● WHAT THIS TASK INVOLVES: Transcribe the text of every item below line for line, without changing anything, and leave the pictures out of your answer.

Dataset entries
[Start of Attachment]

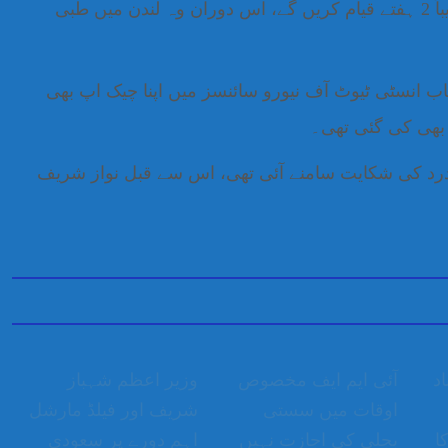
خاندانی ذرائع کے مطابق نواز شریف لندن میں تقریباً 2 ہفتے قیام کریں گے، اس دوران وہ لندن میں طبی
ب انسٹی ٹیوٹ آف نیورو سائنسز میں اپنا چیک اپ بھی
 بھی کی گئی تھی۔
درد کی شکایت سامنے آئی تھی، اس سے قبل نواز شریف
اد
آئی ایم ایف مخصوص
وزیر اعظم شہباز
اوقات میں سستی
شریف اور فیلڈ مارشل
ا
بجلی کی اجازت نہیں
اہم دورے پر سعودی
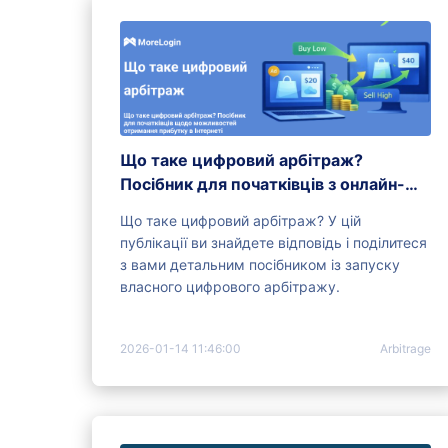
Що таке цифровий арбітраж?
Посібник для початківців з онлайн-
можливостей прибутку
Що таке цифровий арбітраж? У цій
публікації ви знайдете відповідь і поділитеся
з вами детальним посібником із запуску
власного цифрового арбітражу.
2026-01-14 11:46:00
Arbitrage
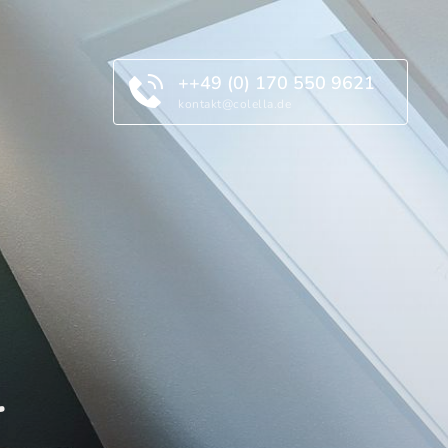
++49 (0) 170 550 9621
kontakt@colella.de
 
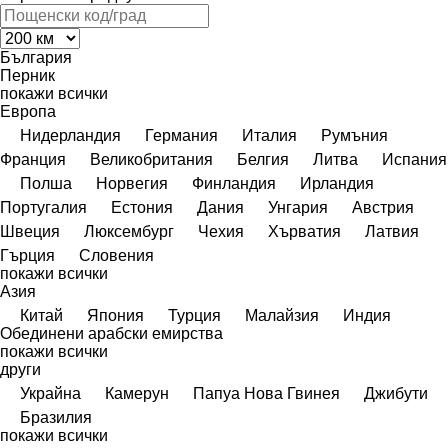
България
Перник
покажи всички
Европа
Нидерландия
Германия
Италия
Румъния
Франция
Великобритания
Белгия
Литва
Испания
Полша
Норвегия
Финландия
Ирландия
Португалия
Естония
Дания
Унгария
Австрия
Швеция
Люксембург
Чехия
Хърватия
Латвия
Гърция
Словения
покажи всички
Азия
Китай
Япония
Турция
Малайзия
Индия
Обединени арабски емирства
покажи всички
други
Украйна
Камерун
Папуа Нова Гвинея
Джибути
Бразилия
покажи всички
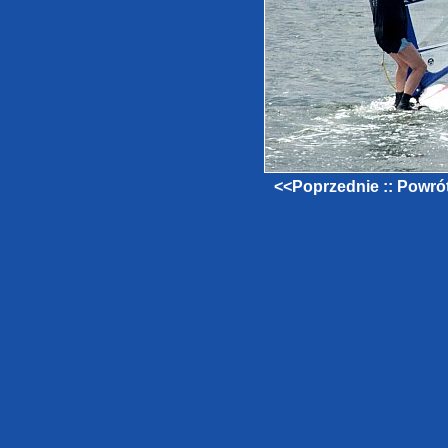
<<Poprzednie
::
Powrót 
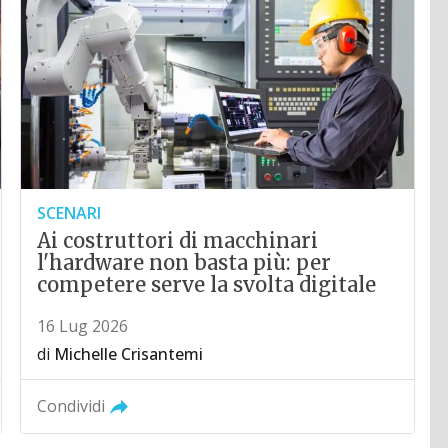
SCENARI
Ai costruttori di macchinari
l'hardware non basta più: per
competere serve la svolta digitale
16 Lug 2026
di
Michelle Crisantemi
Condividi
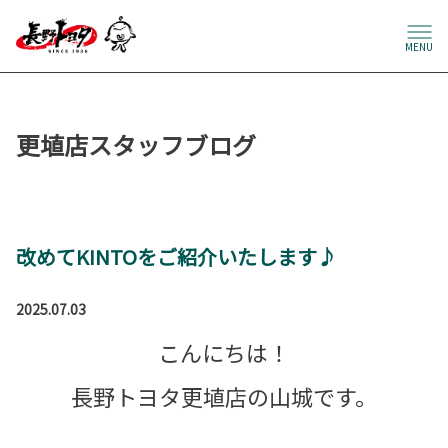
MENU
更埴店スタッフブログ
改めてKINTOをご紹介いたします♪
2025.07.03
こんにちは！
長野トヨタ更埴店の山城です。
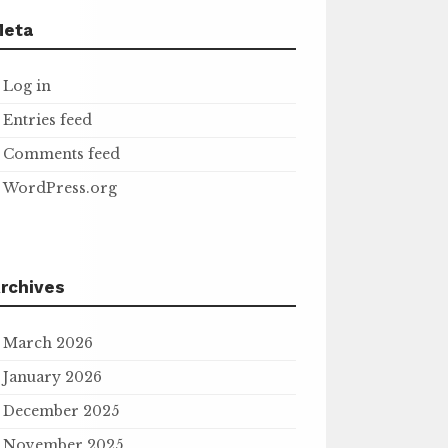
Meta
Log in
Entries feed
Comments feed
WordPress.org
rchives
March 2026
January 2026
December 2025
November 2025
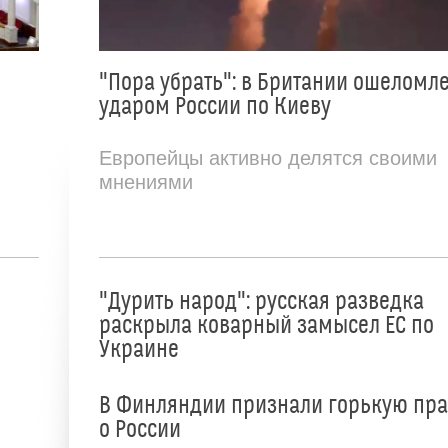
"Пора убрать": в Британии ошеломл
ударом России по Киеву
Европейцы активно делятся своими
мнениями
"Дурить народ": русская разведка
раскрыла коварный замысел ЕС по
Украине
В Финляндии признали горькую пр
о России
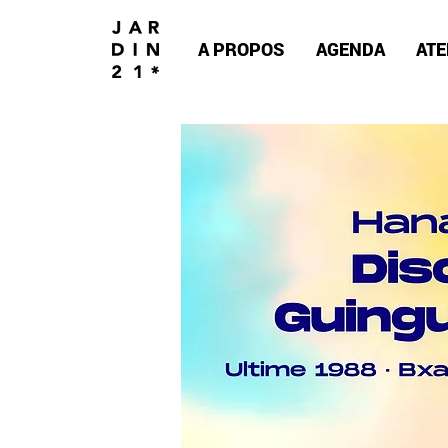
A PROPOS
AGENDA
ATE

[End of Attachment]

● EXERCISE ANSWER:
خاندانی ذرائع کے مطابق نواز شریف لندن میں تقریباً 2 ہفتے قیام کریں گے، اس دوران وہ لندن میں طبی
ب انسٹی ٹیوٹ آف نیورو سائنسز میں اپنا چیک اپ بھی
 بھی کی گئی تھی۔
درد کی شکایت سامنے آئی تھی، اس سے قبل نواز شریف
اد
آئی ایم ایف مخصوص
وزیر اعظم شہباز
اوقات میں سستی
شریف اور فیلڈ مارشل
ا
بجلی کی اجازت نہیں
اہم دورے پر سعودی
Що таке цифровий арбітраж?
Посібник для початківців з онлайн-
можливостей прибутку
Що таке цифровий арбітраж? У цій
публікації ви знайдете відповідь і поділитеся
з вами детальним посібником із запуску
власного цифрового арбітражу.
2026-01-14 11:46:00
Arbitrage
++49 (0) 170 550 9621
kontakt@colella.de
 
България
Перник
покажи всички
Европа
Нидерландия
Германия
Италия
Румъния
Франция
Великобритания
Белгия
Литва
Испания
Полша
Норвегия
Финландия
Ирландия
Португалия
Естония
Дания
Унгария
Австрия
Швеция
Люксембург
Чехия
Хърватия
Латвия
Гърция
Словения
покажи всички
Азия
Китай
Япония
Турция
Малайзия
Индия
Обединени арабски емирства
покажи всички
други
Украйна
Камерун
Папуа Нова Гвинея
Джибути
Бразилия
покажи всички
<<Poprzednie
::
Powrót 
SCENARI
Ai costruttori di macchinari
l'hardware non basta più: per
competere serve la svolta digitale
16 Lug 2026
di
Michelle Crisantemi
Condividi
MENU
更埴店スタッフブログ
改めてKINTOをご紹介いたします♪
2025.07.03
こんにちは！
長野トヨタ更埴店の山城です。
Meta
Log in
Entries feed
Comments feed
WordPress.org
rchives
March 2026
January 2026
December 2025
November 2025
"Пора убрать": в Британии ошеломл
ударом России по Киеву
Европейцы активно делятся своими
мнениями
"Дурить народ": русская разведка
раскрыла коварный замысел ЕС по
Украине
В Финляндии признали горькую пр
о России
A PROPOS
AGENDA
ATE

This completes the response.